(Collected data entries)

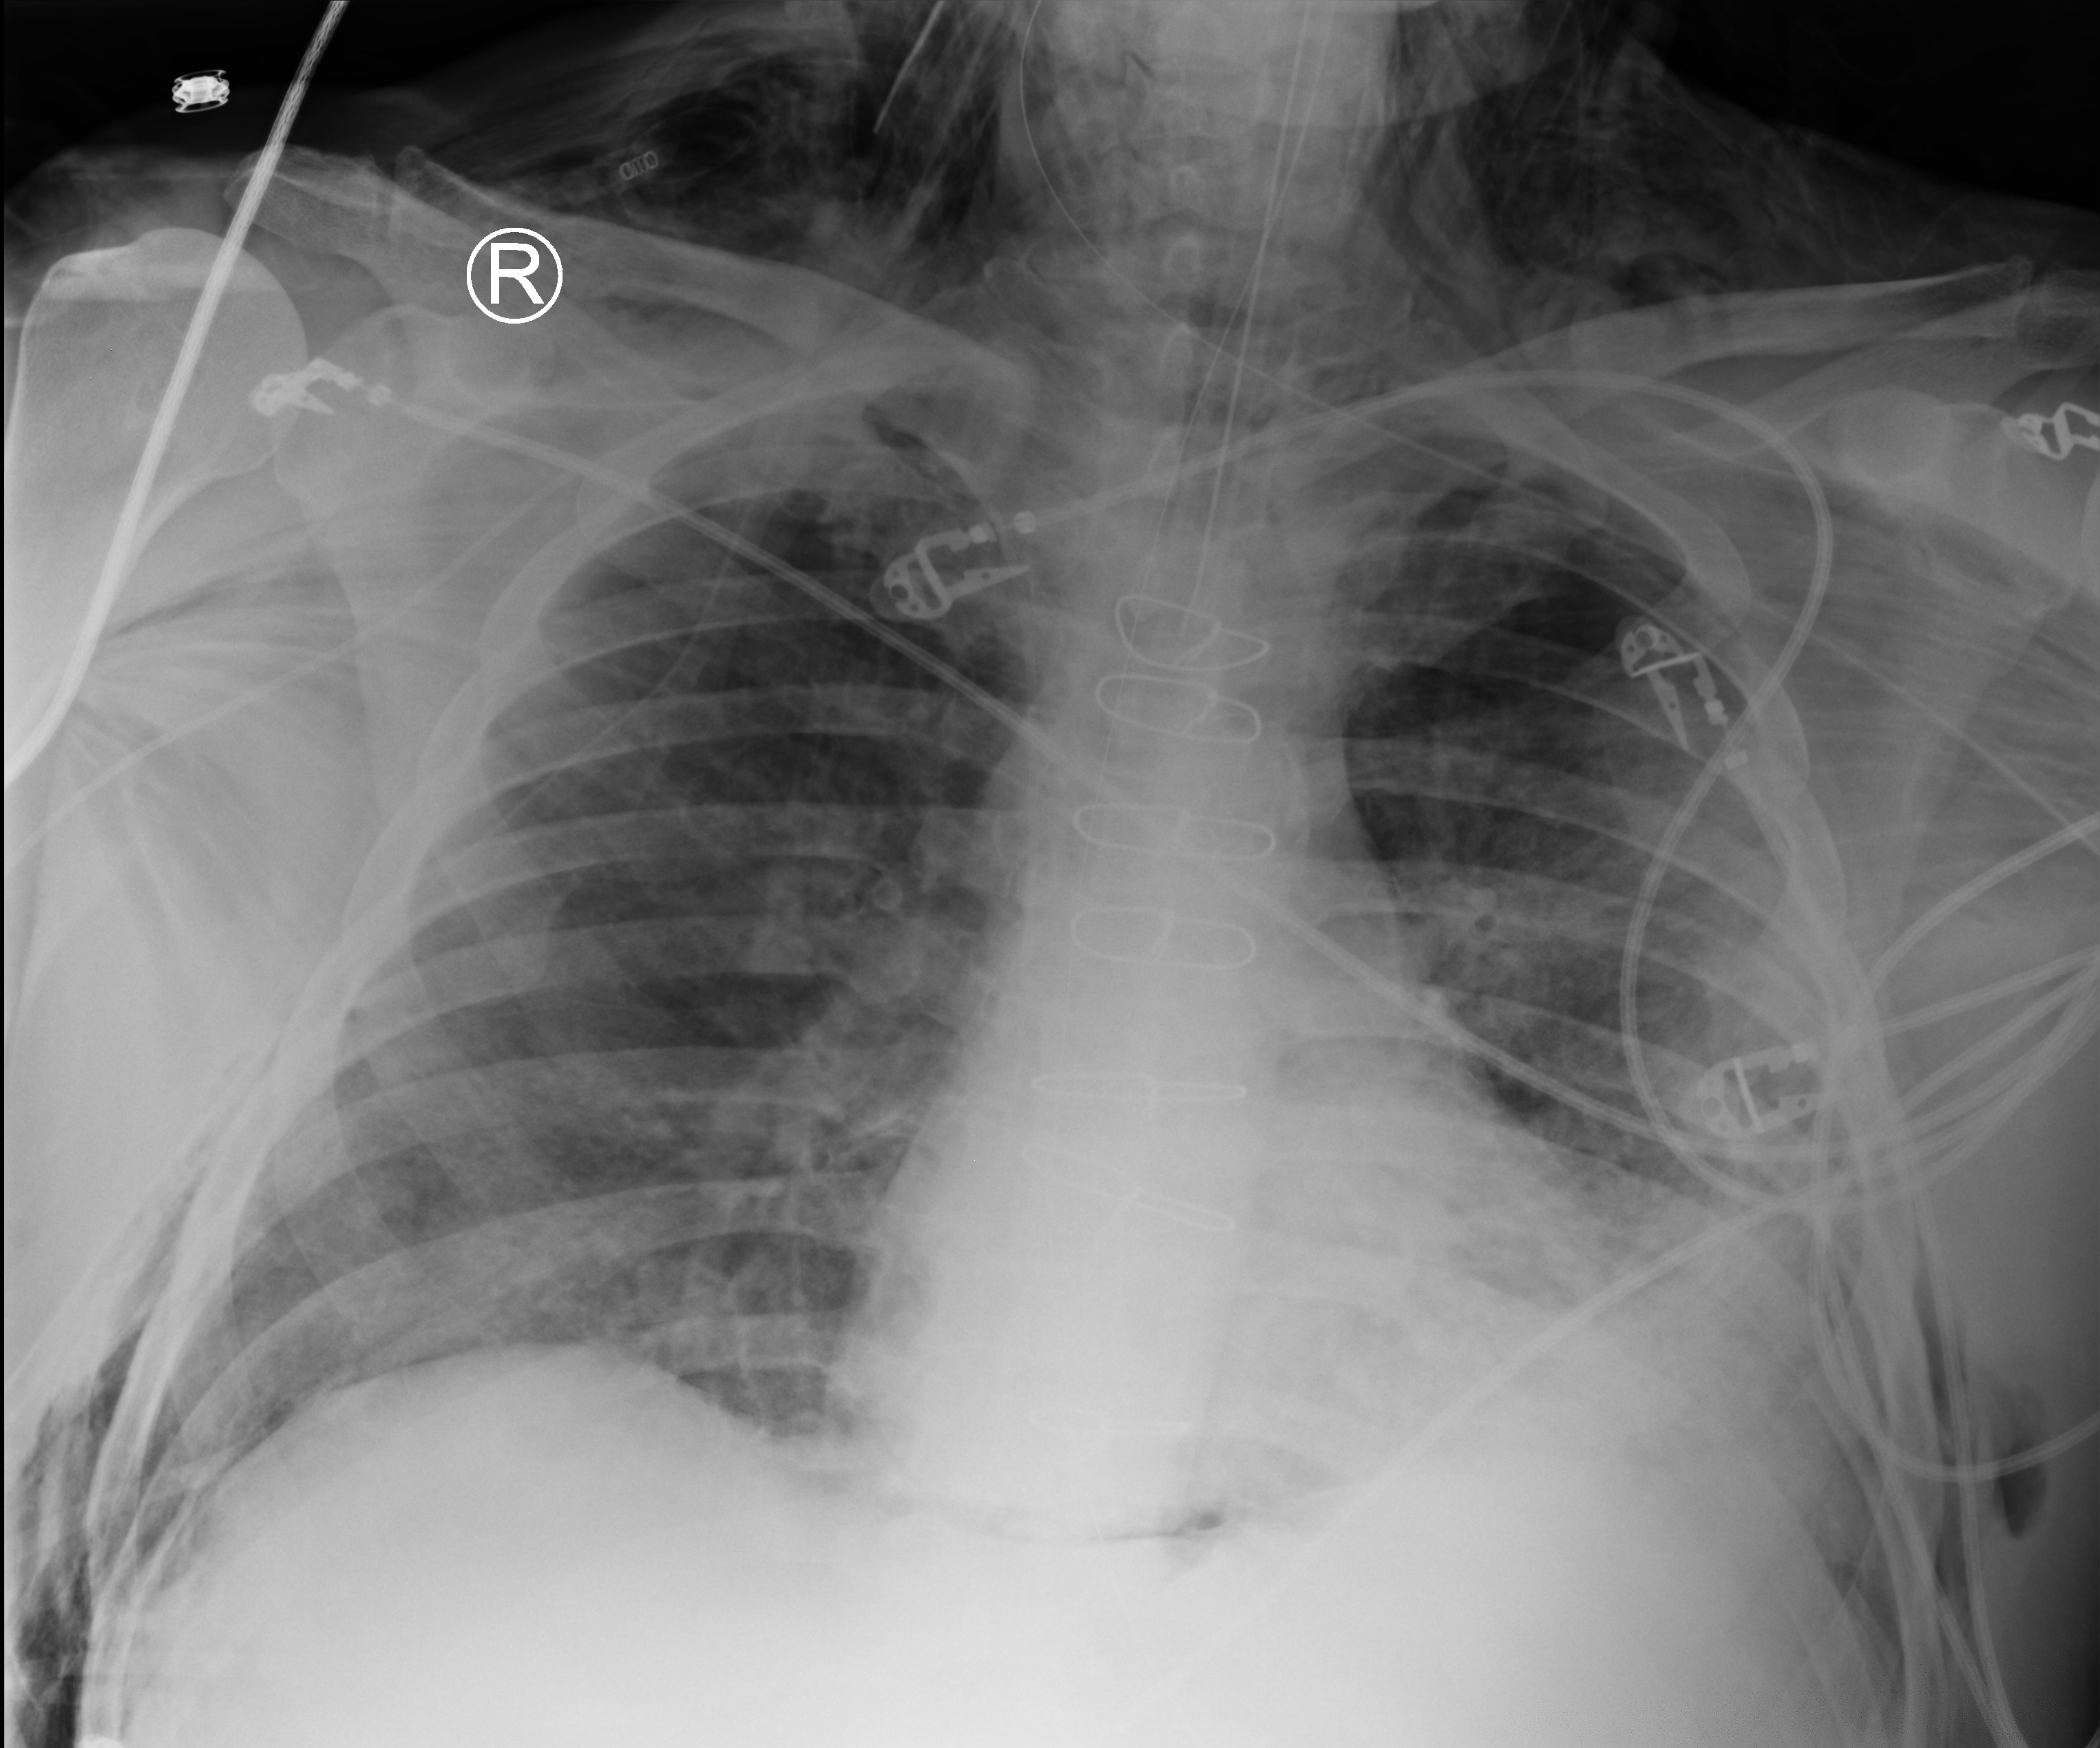
Bedside chest radiograph (computed radiography). Patient hospitalised with COVID-19; male, aged 60–74 years.
From the hospital-stay record, not from the radiograph (when in the stay this image was taken is not recorded): other chronic lung disease (admission record): no; admitted to intensive care during this hospital stay: yes.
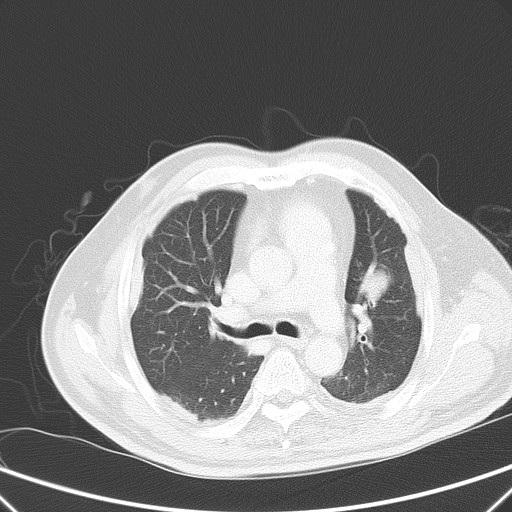
Chest CT, one axial slice. Position 38 of 59 along the scan axis. Intravenous contrast given. Lung window (W 1500 / L -600 HU). 5 mm slice thickness. 512 × 512 image matrix. Male patient, age 66 years. From the clinical record (not read from this slice): clinical TNM (as recorded): T1c N3 M1a.
Structures marked on this image (rectangle marked by the reading radiologist):
- lung tumour (recorded histology: squamous cell carcinoma): bounding box [x1, y1, x2, y2] px = [356, 256, 393, 308]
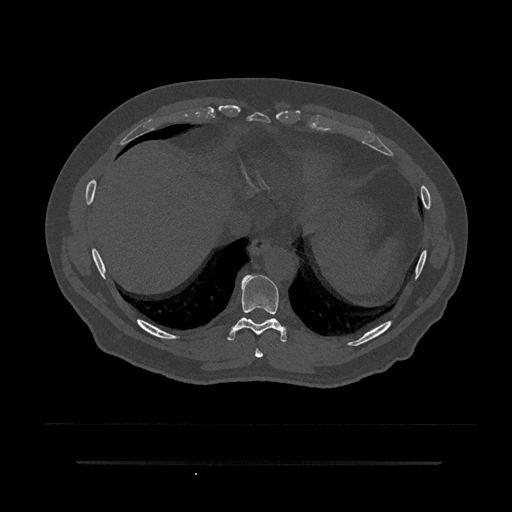
CT including the spine, one axial slice. Slice 375 of 797 in the series (ordered by position). Reconstruction kernel Br40s/3. 120 kVp. Bone window (W 1800 / L 400 HU). 512 × 512 image matrix, field of view 464 × 464 mm. Male patient, age 59 years. Case-level facts recorded for this patient, not image findings: primary cancer: bile ducts.
Annotated regions visible in this slice (semi-automatically segmented with operator editing):
- T8 vertebra: bounding box (x1, y1, x2, y2) in pixels: (255, 348, 263, 358)
- T9 vertebra: (227, 275, 287, 342)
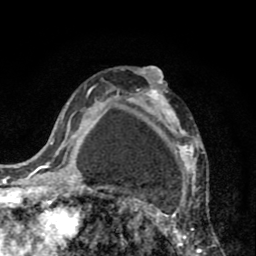
Breast MRI (dynamic contrast-enhanced), one axial slice. Slice 53 of 80 in the series (ordered by position). Cropped to one breast. Dynamic contrast-enhanced series, time point 2 of 8 at this slice position (early post-contrast). 1.5 T. TE 2.6 ms, TR 6.1 ms. 2 mm slice thickness. 256 × 256 image matrix. Female patient.
Outlined on this slice (semi-automatic segmentation, software-assisted and operator-edited):
- enhancing-tissue mask used for the functional tumour volume (all voxels passing the contrast-enhancement thresholds inside the analysis volume; usually the tumour): bounding box <110,68,213,256> (left, top, right, bottom; pixels)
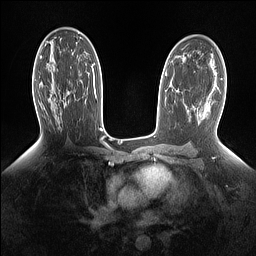
Breast MRI (dynamic contrast-enhanced), one axial slice; slice 86 of 160 in the series (ordered by position); dynamic contrast-enhanced series, time point 2 of 7 at this slice position (early post-contrast); 1.5 T; TE 1.4 ms, TR 5 ms; 1.15 mm slice thickness; 256 × 256 image matrix, field of view 330 × 330 mm. Female patient.
Structures marked on this image (semi-automatic segmentation, software-assisted and operator-edited):
- enhancing-tissue mask used for the functional tumour volume (all voxels passing the contrast-enhancement thresholds inside the analysis volume; usually the tumour): box from (x=63, y=91) to (x=69, y=105) px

## WHAT IS REQUIRED
If a line in the entries above has the word "segmentation", copy it.

## SOLUTION TO THE EXERCISE
Outlined on this slice (semi-automatic segmentation, software-assisted and operator-edited):
Structures marked on this image (semi-automatic segmentation, software-assisted and operator-edited):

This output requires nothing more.